DP sum: 1.0000000000000000
DP time: 0.572000027 seconds
QP sum: 1.00000000000000000000000000000000000
QP time: 4.32299995 seconds
DP is 7.55769205 times faster.
Testing square root ...
DP sqrt: 2.0000000000000000
DP time: 5.20000011E-02 seconds
QP sqrt: 2.00000000000000000000000000000000000
QP time: 2.60700011 seconds
DP is 50.1346169 times faster.
Testing trigonometric functions ...
DP cos: -1.0000000000000000
DP sin: 1.2246467991473532E-016
DP time: 2.79600000 seconds
QP cos: -1.00000000000000000000000000000000000
QP sin: 8.67181013012378102479704402604335225E-0035
QP time: 5.90199995 seconds
DP is 2.11087275 times faster.
Something must be going on here. My guess is that sqrt is computed with gfortran through an optimized algorithm, which probably hasn't been implemented for quadruple precision computations. This might not be the case for sin and cos, but why are elementary operations 7.6 times slower in quadruple precision while for trigonometric functions things slow down only by a factor of 2? If the algorithm used for the trigonometric functions would be the same for quad and double precision, I would expect to see a sevenfold increase in CPU time for them too.

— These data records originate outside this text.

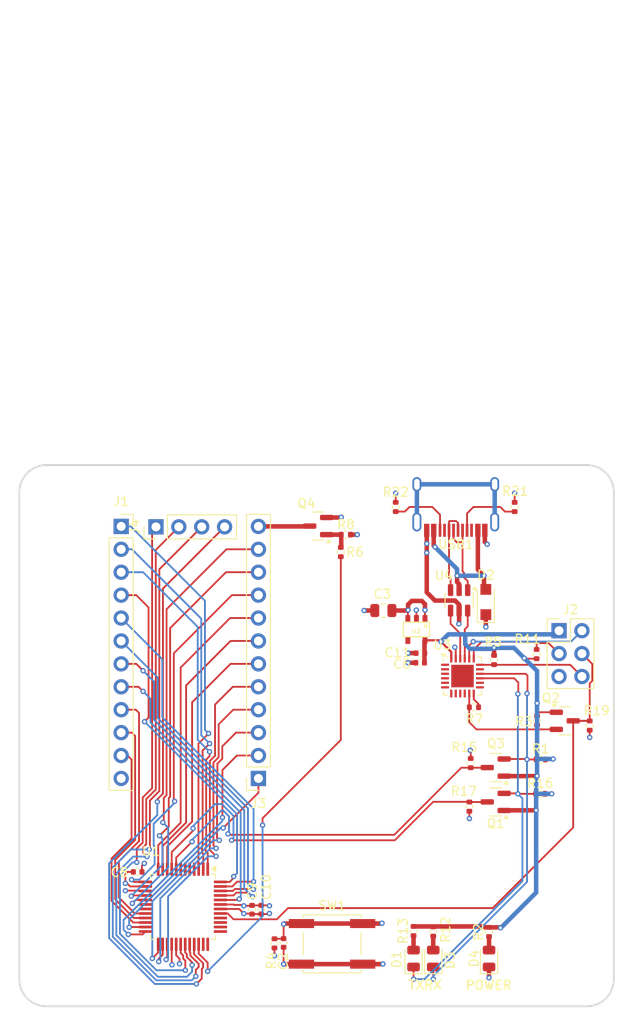
<source format=kicad_pcb>
(kicad_pcb
	(version 20240108)
	(generator "pcbnew")
	(generator_version "8.0")
	(general
		(thickness 1.6)
		(legacy_teardrops no)
	)
	(paper "A4")
	(layers
		(0 "F.Cu" signal)
		(1 "In1.Cu" signal)
		(2 "In2.Cu" signal)
		(31 "B.Cu" signal)
		(32 "B.Adhes" user "B.Adhesive")
		(33 "F.Adhes" user "F.Adhesive")
		(34 "B.Paste" user)
		(35 "F.Paste" user)
		(36 "B.SilkS" user "B.Silkscreen")
		(37 "F.SilkS" user "F.Silkscreen")
		(38 "B.Mask" user)
		(39 "F.Mask" user)
		(40 "Dwgs.User" user "User.Drawings")
		(41 "Cmts.User" user "User.Comments")
		(42 "Eco1.User" user "User.Eco1")
		(43 "Eco2.User" user "User.Eco2")
		(44 "Edge.Cuts" user)
		(45 "Margin" user)
		(46 "B.CrtYd" user "B.Courtyard")
		(47 "F.CrtYd" user "F.Courtyard")
		(48 "B.Fab" user)
		(49 "F.Fab" user)
		(50 "User.1" user)
		(51 "User.2" user)
		(52 "User.3" user)
		(53 "User.4" user)
		(54 "User.5" user)
		(55 "User.6" user)
		(56 "User.7" user)
		(57 "User.8" user)
		(58 "User.9" user)
	)
	(setup
		(stackup
			(layer "F.SilkS"
				(type "Top Silk Screen")
			)
			(layer "F.Paste"
				(type "Top Solder Paste")
			)
			(layer "F.Mask"
				(type "Top Solder Mask")
				(thickness 0.01)
			)
			(layer "F.Cu"
				(type "copper")
				(thickness 0.035)
			)
			(layer "dielectric 1"
				(type "prepreg")
				(thickness 0.1)
				(material "FR4")
				(epsilon_r 4.5)
				(loss_tangent 0.02)
			)
			(layer "In1.Cu"
				(type "copper")
				(thickness 0.035)
			)
			(layer "dielectric 2"
				(type "core")
				(thickness 1.24)
				(material "FR4")
				(epsilon_r 4.5)
				(loss_tangent 0.02)
			)
			(layer "In2.Cu"
				(type "copper")
				(thickness 0.035)
			)
			(layer "dielectric 3"
				(type "prepreg")
				(thickness 0.1)
				(material "FR4")
				(epsilon_r 4.5)
				(loss_tangent 0.02)
			)
			(layer "B.Cu"
				(type "copper")
				(thickness 0.035)
			)
			(layer "B.Mask"
				(type "Bottom Solder Mask")
				(thickness 0.01)
			)
			(layer "B.Paste"
				(type "Bottom Solder Paste")
			)
			(layer "B.SilkS"
				(type "Bottom Silk Screen")
			)
			(copper_finish "None")
			(dielectric_constraints no)
		)
		(pad_to_mask_clearance 0)
		(allow_soldermask_bridges_in_footprints no)
		(pcbplotparams
			(layerselection 0x00010fc_ffffffff)
			(plot_on_all_layers_selection 0x0000000_00000000)
			(disableapertmacros no)
			(usegerberextensions no)
			(usegerberattributes yes)
			(usegerberadvancedattributes yes)
			(creategerberjobfile yes)
			(dashed_line_dash_ratio 12.000000)
			(dashed_line_gap_ratio 3.000000)
			(svgprecision 4)
			(plotframeref no)
			(viasonmask no)
			(mode 1)
			(useauxorigin no)
			(hpglpennumber 1)
			(hpglpenspeed 20)
			(hpglpendiameter 15.000000)
			(pdf_front_fp_property_popups yes)
			(pdf_back_fp_property_popups yes)
			(dxfpolygonmode yes)
			(dxfimperialunits yes)
			(dxfusepcbnewfont yes)
			(psnegative no)
			(psa4output no)
			(plotreference yes)
			(plotvalue yes)
			(plotfptext yes)
			(plotinvisibletext no)
			(sketchpadsonfab no)
			(subtractmaskfromsilk no)
			(outputformat 1)
			(mirror no)
			(drillshape 1)
			(scaleselection 1)
			(outputdirectory "")
		)
	)
	(net 0 "")
	(net 1 "GND")
	(net 2 "/RESETN")
	(net 3 "+5V")
	(net 4 "+3V3")
	(net 5 "/RX0")
	(net 6 "/TX0")
	(net 7 "/TX_D11")
	(net 8 "/RX_D11")
	(net 9 "/UPDI")
	(net 10 "/TX_UPDI")
	(net 11 "/D1")
	(net 12 "/RX_UPDI")
	(net 13 "/A8")
	(net 14 "/A0")
	(net 15 "/D0")
	(net 16 "/A6")
	(net 17 "unconnected-(U1-RST{slash}PF06-Pad40)")
	(net 18 "/D3")
	(net 19 "/A1")
	(net 20 "/A5")
	(net 21 "/A11")
	(net 22 "/A3")
	(net 23 "unconnected-(U1-PC06-Pad18)")
	(net 24 "/A10")
	(net 25 "/A7")
	(net 26 "/A9")
	(net 27 "unconnected-(U1-PC07-Pad19)")
	(net 28 "/D4")
	(net 29 "unconnected-(U1-PF05-Pad39)")
	(net 30 "/D2")
	(net 31 "/A2")
	(net 32 "Net-(J2-Pin_6)")
	(net 33 "Net-(J2-Pin_2)")
	(net 34 "Net-(J2-Pin_3)")
	(net 35 "unconnected-(U3A-PA16-Pad13)")
	(net 36 "/D6")
	(net 37 "unconnected-(U3A-PA04-Pad3)")
	(net 38 "unconnected-(U3A-PA07-Pad6)")
	(net 39 "unconnected-(U3A-PA05-Pad4)")
	(net 40 "unconnected-(U3A-PA10-Pad9)")
	(net 41 "/USB_N")
	(net 42 "unconnected-(U3A-PA17-Pad14)")
	(net 43 "unconnected-(U3A-PA09{slash}XOUT32-Pad8)")
	(net 44 "unconnected-(U3A-PA08{slash}XIN32-Pad7)")
	(net 45 "unconnected-(U3A-PA27-Pad17)")
	(net 46 "unconnected-(U3A-PA06-Pad5)")
	(net 47 "unconnected-(U3A-PA02-Pad1)")
	(net 48 "unconnected-(U3A-PA11-Pad10)")
	(net 49 "unconnected-(U3A-PA03-Pad2)")
	(net 50 "Net-(USB1-CC1)")
	(net 51 "Net-(USB1-CC2)")
	(net 52 "/VUSB")
	(net 53 "Net-(USB1-DP1)")
	(net 54 "Net-(USB1-DN1)")
	(net 55 "unconnected-(USB1-SBU2-Pad3)")
	(net 56 "unconnected-(USB1-SHIELD-Pad13)")
	(net 57 "unconnected-(USB1-SBU1-Pad9)")
	(net 58 "/A12")
	(net 59 "/A13")
	(net 60 "/D5")
	(net 61 "/D7")
	(net 62 "/A-1")
	(net 63 "/~{OE}")
	(net 64 "unconnected-(U1-PF01-Pad35)")
	(net 65 "unconnected-(U1-PF04-Pad38)")
	(net 66 "/~{BYTE}")
	(net 67 "/~{WE}")
	(net 68 "unconnected-(U1-PF03-Pad37)")
	(net 69 "unconnected-(U1-PF02-Pad36)")
	(net 70 "Net-(D1-A)")
	(net 71 "Net-(D3-A)")
	(net 72 "Net-(D4-A)")
	(net 73 "/USB_P")
	(net 74 "/A4")
	(net 75 "Net-(Q4-G)")
	(net 76 "/~{VCC_EN}")
	(net 77 "/VCC_EN")
	(net 78 "unconnected-(USB1-SHIELD-Pad13)_1")
	(net 79 "unconnected-(USB1-SHIELD-Pad13)_2")
	(net 80 "unconnected-(USB1-SHIELD-Pad13)_3")
	(net 81 "unconnected-(U1-PB03-Pad7)")
	(net 82 "unconnected-(U1-PB00-Pad4)")
	(net 83 "unconnected-(U1-PB01-Pad5)")
	(net 84 "unconnected-(U1-PB02-Pad6)")
	(footprint "Connector_PinSocket_2.54mm:PinSocket_1x12_P2.54mm_Vertical" (layer "F.Cu") (at 50.546 62.738 180))
	(footprint "Resistor_SMD:R_0402_1005Metric" (layer "F.Cu") (at 74.1172 61.0392 90))
	(footprint "Resistor_SMD:R_0402_1005Metric" (layer "F.Cu") (at 73.9648 65.8652 -90))
	(footprint "MountingHole:MountingHole_3mm" (layer "F.Cu") (at 87 31))
	(footprint "Connector_PinSocket_2.54mm:PinSocket_1x12_P2.54mm_Vertical" (layer "F.Cu") (at 35.306 34.798))
	(footprint "Diode_SMD:Nexperia_CFP3_SOD-123W" (layer "F.Cu") (at 75.7936 43.182 90))
	(footprint "Package_TO_SOT_SMD:SOT-23" (layer "F.Cu") (at 76.8881 61.534 180))
	(footprint "Package_TO_SOT_SMD:SOT-23" (layer "F.Cu") (at 57.1777 34.7624 180))
	(footprint "MountingHole:MountingHole_3mm" (layer "F.Cu") (at 27 85))
	(footprint "Resistor_SMD:R_0402_1005Metric" (layer "F.Cu") (at 52.324 81.024 -90))
	(footprint "ROM_Emulator_programmer:SW_Push_1P1T_NO_CK_K2-1102SP-C4SC-04" (layer "F.Cu") (at 58.7248 81.0768 180))
	(footprint "Resistor_SMD:R_0402_1005Metric" (layer "F.Cu") (at 65.786 32.642 -90))
	(footprint "Resistor_SMD:R_0402_1005Metric" (layer "F.Cu") (at 76.1492 79.76 90))
	(footprint "Resistor_SMD:R_0402_1005Metric" (layer "F.Cu") (at 81.8388 64.4448))
	(footprint "Package_TO_SOT_SMD:SOT-23" (layer "F.Cu") (at 76.8881 65.344 180))
	(footprint "Resistor_SMD:R_0402_1005Metric" (layer "F.Cu") (at 87.3252 56.8776 -90))
	(footprint "Capacitor_SMD:C_0402_1005Metric" (layer "F.Cu") (at 68.5012 49.916))
	(footprint "Connector_PinHeader_2.54mm:PinHeader_2x03_P2.54mm_Vertical" (layer "F.Cu") (at 83.9216 46.36))
	(footprint "Capacitor_SMD:C_0402_1005Metric" (layer "F.Cu") (at 49.8348 77.2948 -90))
	(footprint "Resistor_SMD:R_0402_1005Metric" (layer "F.Cu") (at 81.8896 60.6348))
	(footprint "LED_SMD:LED_0805_2012Metric" (layer "F.Cu") (at 76.1492 82.7044 90))
	(footprint "Resistor_SMD:R_0402_1005Metric" (layer "F.Cu") (at 74.4748 54.8436))
	(footprint "Package_TO_SOT_SMD:SOT-23" (layer "F.Cu") (at 84.5543 56.3524))
	(footprint "Package_DFN_QFN:HVQFN-24-1EP_4x4mm_P0.5mm_EP2.5x2.5mm" (layer "F.Cu") (at 73.2028 51.3892))
	(footprint "Package_TO_SOT_SMD:SOT-23-6" (layer "F.Cu") (at 72.828 42.9945 -90))
	(footprint "ROM_Emulator_programmer:HRO-TYPE-C-31-M-12" (layer "F.Cu") (at 72.458 27.532 180))
	(footprint "Resistor_SMD:R_0402_1005Metric" (layer "F.Cu") (at 81.4832 56.3168 90))
	(footprint "LED_SMD:LED_0805_2012Metric" (layer "F.Cu") (at 69.9516 82.7044 90))
	(footprint "MountingHole:MountingHole_3mm" (layer "F.Cu") (at 27 31))
	(footprint "Connector_PinHeader_2.54mm:PinHeader_1x04_P2.54mm_Vertical" (layer "F.Cu") (at 39.1668 34.8488 90))
	(footprint "Package_QFP:TQFP-48_7x7mm_P0.5mm" (layer "F.Cu") (at 42.164 76.962 -90))
	(footprint "MountingHole:MountingHole_3mm" (layer "F.Cu") (at 87 85))
	(footprint "Capacitor_SMD:C_0402_1005Metric" (layer "F.Cu") (at 50.8508 77.2896 -90))
	(footprint "Resistor_SMD:R_0402_1005Metric" (layer "F.Cu") (at 59.69 37.6428 -90))
	(footprint "Resistor_SMD:R_0402_1005Metric"
		(layer "F.Cu")
		(uuid "b697d376-6d88-41a2-b71f-f416cf3d0014")
		(at 76.708 49.6092 90)
		(descr "Resistor SMD 0402 (1005 Metric), square (rectangular) end terminal, IPC_7351 nominal, (Body size source: IPC-SM-782 page 72, https://www.pcb-3d.com/wordpress/wp-content/uploads/ipc-sm-782a_amendment_1_and_2.pdf), generated with kicad-footprint-generator")
		(tags "resistor")
		(property "Reference" "R5"
			(at 2.0096 -0.1016 180)
			(layer "F.SilkS")
			(uuid "1b7f2603-0f59-49a8-a901-c086ce209189")
			(effects
				(font
					(size 1 1)
					(thickness 0.15)
				)
			)
		)
		(property "Value" "4k7"
			(at 0 1.17 90)
			(layer "F.Fab")
			(uuid "17b7bd44-6976-4ad6-86fd-1ef6625b57e9")
			(effects
				(font
					(size 1 1)
					(thickness 0.15)
				)
			)
		)
		(property "Footprint" "Resistor_SMD:R_0402_1005Metric"
			(at 0 0 90)
			(unlocked yes
... [433099 chars truncated]
</source>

What is the average slowdown in scientific calculations when 128-bit precision is used, compared to 64-bit?
I am running this on an Intel i7-4771 @ 3.50GHz.
More an extended comment than an answer, but...
Current CPUs provide a lot of hardware acceleration for double precision floating point arithmetic. Some even provide facilities for extended precision. Beyond that, you are limited to software implementations which are (as you noticed) considerably slower.
However, the exact factor of this slow-down is almost impossible to predict in generic cases. It depends on your CPU (e.g. which acceleration it has built-in), and on the software stack. For double-precision you typically use different math-libraries than for quadruple precision, and these might use different algorithms for basic operations.
For a particular operation/algorithm on a given hardware using the same algorithm you can probably derive a number, but this for sure will not be universally true.